The Basel Committee published its latest status report on Basel III implementation to end-September 2017 – the 13th progress report. This includes a status report on Australia:
There are areas (in red) where the deadline has passed, and as yet plans are not announced. Many other countries have red marks, but it is worth noting the Euro area is ahead of many other regions. Disclose is a major gap in Australia according to the committee.
APRA provided comments on the status.
It also, once again, highlights the complexity in the Basel framework. Here the overall Basel Committee statement summary.
As of end-September 2017, all 27 member jurisdictions have final risk-based capital rules, LCR regulations and capital conservation buffers in force. 26 member jurisdictions have issued final rules for the countercyclical capital buffers and for domestic systemically important banks (D-SIBs) frameworks.
With regard to the global systemically important banks (G-SIBs) framework, all members that are home jurisdictions to G-SIBs have final rules in force. 21 member jurisdictions have issued final or draft rules for margin requirements for non-centrally cleared derivatives and 22 have issued final or draft rules for monitoring tools for intraday liquidity management.
With respect to the standards whose agreed implementation date passed at the start of 2017, 20 member jurisdictions have issued final or draft rules of the revised Pillar 3 framework (as published in January 2015, ie at the end of the first phase of review), 19 have issued final or draft rules of the standardised approach for measuring counterparty credit risk (SA-CCR) and capital requirements for equity investments in funds, and 18 have issued final or draft rules of capital requirements for bank exposures to central counterparties (CCPs).

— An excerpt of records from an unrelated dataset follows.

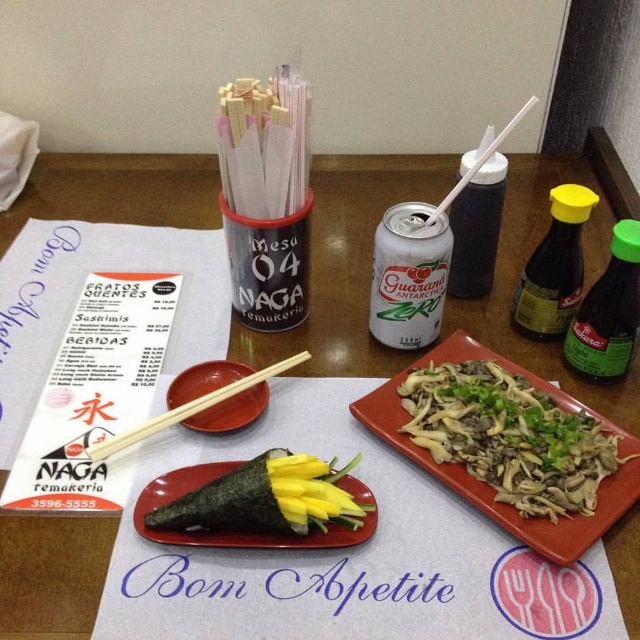
Consider the image. You are a customer at Naga Remakeria and want to locate the green leafy vegetables at center. According to the coordinates provided, where exactly would you find them on the table?

The green leafy vegetables at center are located at coordinates point (509, 436) on the table.

You are a diner at the sushi restaurant and want to place a small condiment between the green leafy vegetables at center and the dark brown glass soy sauce at right. Based on their sizes, can you fit it there?

The green leafy vegetables at center has a larger width than the dark brown glass soy sauce at right, so there might be enough space to fit a small condiment between them.

You are a guest at Naga Remakeria and see both the matte wood chopsticks at center and the wooden chopsticks at center on the table. Which set is positioned more to the right?

The matte wood chopsticks at center are more to the right than the wooden chopsticks at center.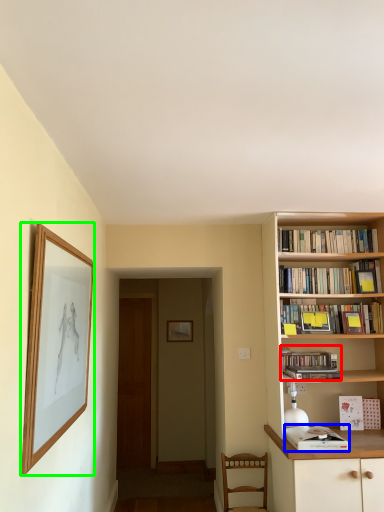
Question: Which object is the closest to the book (highlighted by a red box)? Choose among these: book (highlighted by a blue box) or picture frame (highlighted by a green box).

Choices:
 (A) book
 (B) picture frame

Answer: (A)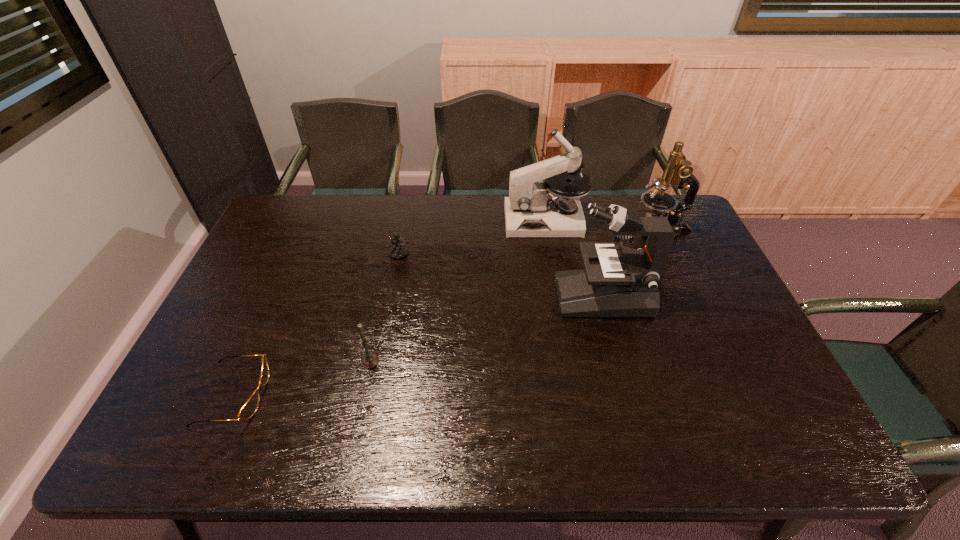
Select which object is the fourth closest to the nearest microscope. Please provide its 2D coordinates. Your answer should be formatted as a tuple, i.e. [(x, y)], where the tuple contains the x and y coordinates of a point satisfying the conditions above.

[(370, 360)]

Where is `object that stands as the fifth closest to the candle`? This screenshot has width=960, height=540. object that stands as the fifth closest to the candle is located at coordinates (678, 172).

The height and width of the screenshot is (540, 960). Identify the location of the second closest microscope relative to the fourth farthest object. (533, 209).

Locate which microscope ranks third in proximity to the second shortest object. Please provide its 2D coordinates. Your answer should be formatted as a tuple, i.e. [(x, y)], where the tuple contains the x and y coordinates of a point satisfying the conditions above.

[(678, 172)]

Identify the location of free space that satisfies the following two spatial constraints: 1. at the eyepiece of the rightmost microscope; 2. on the front side of the pinecone. This screenshot has height=540, width=960. (673, 254).

Locate an element on the screen. vacant space that satisfies the following two spatial constraints: 1. on the front side of the pinecone; 2. on the front-facing side of the shortest object is located at coordinates (371, 395).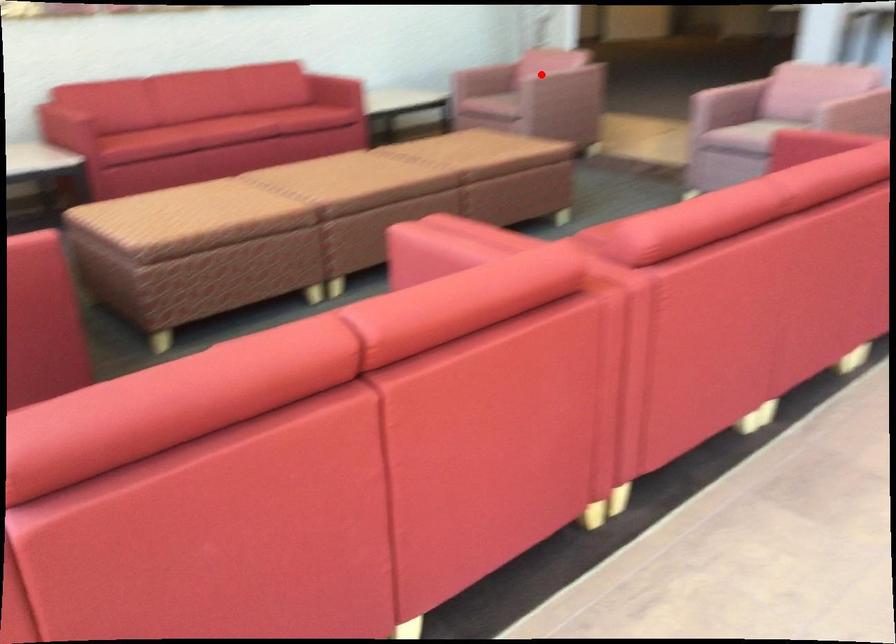
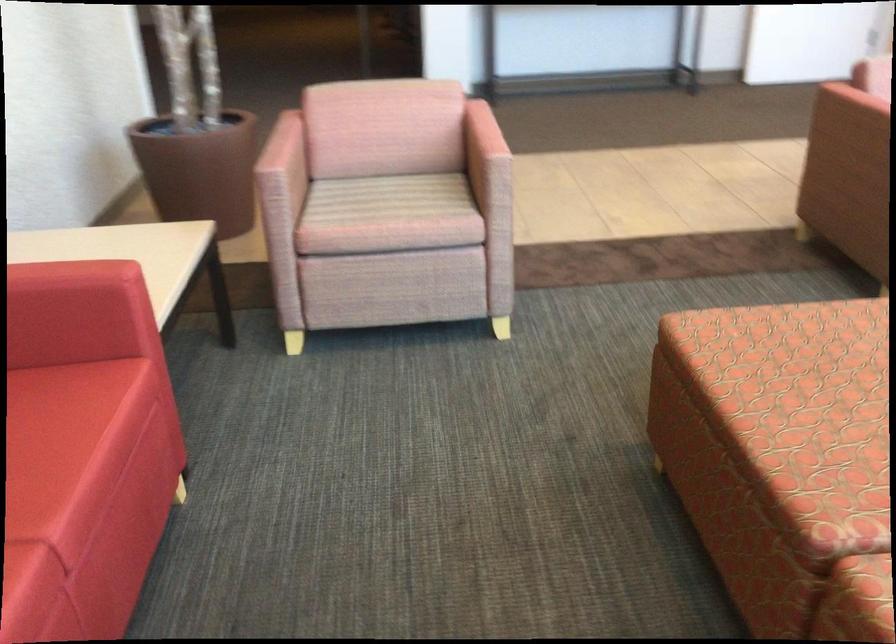
Question: I am providing you with two images of the same scene from different viewpoints. Image1 has a red point marked. In image2, the corresponding 3D location appears at what relative position? Reply with the corresponding letter.

Choices:
 (A) Closer
 (B) Farther

Answer: (A)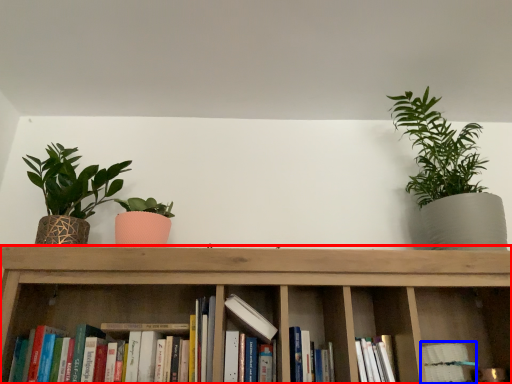
Question: Which of the following is the closest to the observer, shelf (highlighted by a red box) or book (highlighted by a blue box)?

Choices:
 (A) shelf
 (B) book

Answer: (A)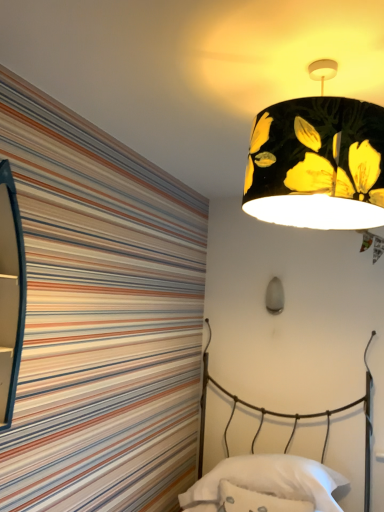
Question: Can you confirm if white soft pillow at lower center is taller than metallic wire bed at lower right?

Choices:
 (A) no
 (B) yes

Answer: (A)

Question: From the image's perspective, would you say white soft pillow at lower center is positioned over metallic wire bed at lower right?

Choices:
 (A) no
 (B) yes

Answer: (A)

Question: Are white soft pillow at lower center and metallic wire bed at lower right far apart?

Choices:
 (A) no
 (B) yes

Answer: (A)

Question: Is white soft pillow at lower center oriented towards metallic wire bed at lower right?

Choices:
 (A) yes
 (B) no

Answer: (A)

Question: From a real-world perspective, is white soft pillow at lower center below metallic wire bed at lower right?

Choices:
 (A) yes
 (B) no

Answer: (A)

Question: Does point (264, 300) appear closer or farther from the camera than point (324, 138)?

Choices:
 (A) closer
 (B) farther

Answer: (B)

Question: In the image, is matte gray bulb at center, acting as the first lamp starting from the back, on the left side or the right side of black fabric lampshade at upper right, placed as the second lamp when sorted from back to front?

Choices:
 (A) left
 (B) right

Answer: (B)

Question: From a real-world perspective, is matte gray bulb at center, which is the 1th lamp from bottom to top, physically located above or below black fabric lampshade at upper right, placed as the second lamp when sorted from back to front?

Choices:
 (A) above
 (B) below

Answer: (B)

Question: Considering their positions, is matte gray bulb at center, the second lamp positioned from the top, located in front of or behind black fabric lampshade at upper right, placed as the second lamp when sorted from back to front?

Choices:
 (A) behind
 (B) front

Answer: (A)

Question: Based on their positions, is white fluffy throw pillow at lower center located to the left or right of metallic wire bed at lower right?

Choices:
 (A) left
 (B) right

Answer: (B)

Question: From their relative heights in the image, would you say white fluffy throw pillow at lower center is taller or shorter than metallic wire bed at lower right?

Choices:
 (A) short
 (B) tall

Answer: (A)

Question: From a real-world perspective, is white fluffy throw pillow at lower center above or below metallic wire bed at lower right?

Choices:
 (A) above
 (B) below

Answer: (B)

Question: Relative to metallic wire bed at lower right, is white fluffy throw pillow at lower center in front or behind?

Choices:
 (A) behind
 (B) front

Answer: (A)

Question: Considering the positions of white soft pillow at lower center and black fabric lampshade at upper right, the first lamp from the top, in the image, is white soft pillow at lower center taller or shorter than black fabric lampshade at upper right, the first lamp from the top,?

Choices:
 (A) short
 (B) tall

Answer: (A)

Question: Is white soft pillow at lower center inside the boundaries of black fabric lampshade at upper right, the 2th lamp in the bottom-to-top sequence, or outside?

Members are now striving to implement other Basel III standards. While some members reported challenges in doing so, overall progress is observed since the previous progress report (as of end-March 2017) in the implementation of the interest rate risk in the banking book (IRRBB), the net stable funding ratio (NSFR), and the large exposures framework. Members are also working on or turning to the implementation of TLAC holdings, the revised market risk framework, and the leverage ratio. The Committee will keep on monitoring closely the implementation of these standards so as to keep the momentum in implementing the comprehensive set of the Committee’s post-crisis reforms.
Regarding the consistency of regulatory implementation, the Committee has published its assessment reports on all 27 members regarding their implementation of Basel risk-based capital and LCR standards.